Throughout his career, Richard Jones has written from a luminous interiority, in deceptively simple, elegant language. His complex and intimate poems are spare, intentional models of clarity and restraint. Yet the formal quietness and the clear style belie neither the poetry’s soulfulness nor the poet’s intelligence; rather, such lucidity attains a kind of radiance. Apropos of Nothing is “about nothing,” and yet it evokes the essential suffering, bliss, and awakening of the attentive life. These well-reasoned, wise poems are portraits of intellection that show us just how joyous and sustaining the music of the mind can be.
Richard Jones was born in London and educated at the University of Virginia. His first book of poetry, Country of Air (Copper Canyon Press, 1986), won the Posner Award from the Council for Wisconsin Writers. He published At Last We Enter Paradise in 1991 and Perfect Time in 1994.
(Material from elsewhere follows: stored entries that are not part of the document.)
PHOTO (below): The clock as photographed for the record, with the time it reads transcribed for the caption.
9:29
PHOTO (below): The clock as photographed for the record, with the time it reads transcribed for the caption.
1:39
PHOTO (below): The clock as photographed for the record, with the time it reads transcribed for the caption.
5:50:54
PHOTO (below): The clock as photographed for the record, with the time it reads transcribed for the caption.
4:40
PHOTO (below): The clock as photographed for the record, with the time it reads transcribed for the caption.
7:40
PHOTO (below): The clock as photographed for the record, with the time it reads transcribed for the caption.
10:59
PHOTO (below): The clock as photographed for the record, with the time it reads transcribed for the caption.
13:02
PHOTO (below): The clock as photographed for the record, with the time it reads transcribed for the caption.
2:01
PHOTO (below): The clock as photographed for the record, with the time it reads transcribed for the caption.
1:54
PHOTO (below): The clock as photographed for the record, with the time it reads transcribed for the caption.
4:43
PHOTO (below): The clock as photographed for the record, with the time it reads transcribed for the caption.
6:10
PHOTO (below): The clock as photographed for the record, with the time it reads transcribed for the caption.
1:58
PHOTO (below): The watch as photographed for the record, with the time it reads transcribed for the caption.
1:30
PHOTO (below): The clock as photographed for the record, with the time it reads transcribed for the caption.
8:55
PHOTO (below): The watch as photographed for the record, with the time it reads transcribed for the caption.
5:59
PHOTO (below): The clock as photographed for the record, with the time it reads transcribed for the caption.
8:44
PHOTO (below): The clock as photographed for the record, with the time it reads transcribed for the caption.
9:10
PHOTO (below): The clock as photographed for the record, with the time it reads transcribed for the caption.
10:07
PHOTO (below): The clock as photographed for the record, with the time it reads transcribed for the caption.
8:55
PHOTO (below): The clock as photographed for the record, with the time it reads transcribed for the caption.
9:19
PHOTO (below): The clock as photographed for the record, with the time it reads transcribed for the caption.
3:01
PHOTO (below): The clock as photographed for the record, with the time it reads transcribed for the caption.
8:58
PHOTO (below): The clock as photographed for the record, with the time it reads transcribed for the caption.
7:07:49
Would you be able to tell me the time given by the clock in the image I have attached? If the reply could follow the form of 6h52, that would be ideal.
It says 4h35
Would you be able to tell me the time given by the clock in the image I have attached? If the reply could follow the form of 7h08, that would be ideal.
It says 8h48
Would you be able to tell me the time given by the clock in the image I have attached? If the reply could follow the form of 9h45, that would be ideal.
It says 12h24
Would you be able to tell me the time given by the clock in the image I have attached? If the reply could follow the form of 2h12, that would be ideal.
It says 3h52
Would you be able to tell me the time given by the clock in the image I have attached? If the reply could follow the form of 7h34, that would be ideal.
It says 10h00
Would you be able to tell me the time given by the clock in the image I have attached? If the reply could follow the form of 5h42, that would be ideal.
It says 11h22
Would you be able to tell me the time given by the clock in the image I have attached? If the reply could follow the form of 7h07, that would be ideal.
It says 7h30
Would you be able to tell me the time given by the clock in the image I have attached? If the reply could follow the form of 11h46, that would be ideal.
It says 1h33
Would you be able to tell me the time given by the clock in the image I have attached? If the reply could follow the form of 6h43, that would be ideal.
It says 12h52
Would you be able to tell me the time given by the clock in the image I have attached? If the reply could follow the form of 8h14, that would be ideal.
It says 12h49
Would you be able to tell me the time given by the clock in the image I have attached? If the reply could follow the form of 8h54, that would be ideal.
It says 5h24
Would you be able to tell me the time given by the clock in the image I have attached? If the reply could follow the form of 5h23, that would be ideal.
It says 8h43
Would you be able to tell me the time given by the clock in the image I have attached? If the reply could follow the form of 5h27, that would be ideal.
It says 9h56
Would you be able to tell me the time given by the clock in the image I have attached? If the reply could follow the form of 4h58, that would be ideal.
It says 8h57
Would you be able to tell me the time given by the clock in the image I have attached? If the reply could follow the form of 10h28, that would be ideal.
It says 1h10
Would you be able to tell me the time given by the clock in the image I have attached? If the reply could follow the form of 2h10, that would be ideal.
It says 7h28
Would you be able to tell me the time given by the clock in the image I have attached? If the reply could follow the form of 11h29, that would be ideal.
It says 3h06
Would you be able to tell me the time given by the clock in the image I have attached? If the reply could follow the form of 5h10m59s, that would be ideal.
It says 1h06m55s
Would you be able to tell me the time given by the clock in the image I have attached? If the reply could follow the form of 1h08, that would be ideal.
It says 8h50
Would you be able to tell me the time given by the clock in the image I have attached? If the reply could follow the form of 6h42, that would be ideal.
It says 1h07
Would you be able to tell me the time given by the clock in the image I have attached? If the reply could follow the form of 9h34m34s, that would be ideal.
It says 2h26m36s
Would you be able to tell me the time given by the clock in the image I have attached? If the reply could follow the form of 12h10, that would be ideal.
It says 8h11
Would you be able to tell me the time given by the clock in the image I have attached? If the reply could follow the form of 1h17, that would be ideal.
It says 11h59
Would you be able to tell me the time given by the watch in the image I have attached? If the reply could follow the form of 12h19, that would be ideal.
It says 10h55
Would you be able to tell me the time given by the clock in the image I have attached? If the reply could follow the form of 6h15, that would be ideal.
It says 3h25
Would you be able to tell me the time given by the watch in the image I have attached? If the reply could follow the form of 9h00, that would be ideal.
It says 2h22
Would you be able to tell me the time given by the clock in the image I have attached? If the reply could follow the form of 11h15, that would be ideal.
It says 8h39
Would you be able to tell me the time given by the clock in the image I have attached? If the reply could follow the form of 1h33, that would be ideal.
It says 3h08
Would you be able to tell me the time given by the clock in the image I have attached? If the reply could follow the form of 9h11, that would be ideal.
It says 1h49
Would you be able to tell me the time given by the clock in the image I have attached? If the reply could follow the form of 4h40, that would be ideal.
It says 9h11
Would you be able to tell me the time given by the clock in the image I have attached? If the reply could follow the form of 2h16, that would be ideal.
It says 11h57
Jones has edited Poetry East since 1979 and has edited two critical anthologies Poetry and Politics and Of Solitude and Silence: Writings on Robert Bly. He is a professor at DePaul University in Chicago.
The book wasn't bad, but it didn't really stand out. Many of the poems felt like Jones was trying too hard, or maybe not hard enough. Some of the poems felt more like exercises (E.G. "The Spoon" and "Plums": "I liken death to a bowl/of ripe purple plums/enjoyed on the terrace of a high mountain lodge/at dawn above a quiet lake").
It's a very safe book full of stillness, softness, and quiet reading that you could give to your grandmother to enjoy. That's not bad, but I usually like poems with a little more bite.
I like the structure of the poems and it's refreshing to see each poem so close together instead of disconnected.
I enjoyed "Tea Ceremony" ("and that to prepare/tea so unceremoniously,/in a humming microwave,/forgoing ritual,/disparages grace and beauty./But it's past midnight - no one is watching"); and "Infinity and God" and "Cherries in the Snow" were more like what it seemed he was reaching for.
Just not my cup of tea. There were a few poems that I enjoyed, but nothing really stood out to me. I'm not a big poetry person by any means, so maybe I'm missing something here - unable to appreciate the art form in which it's displayed in this book.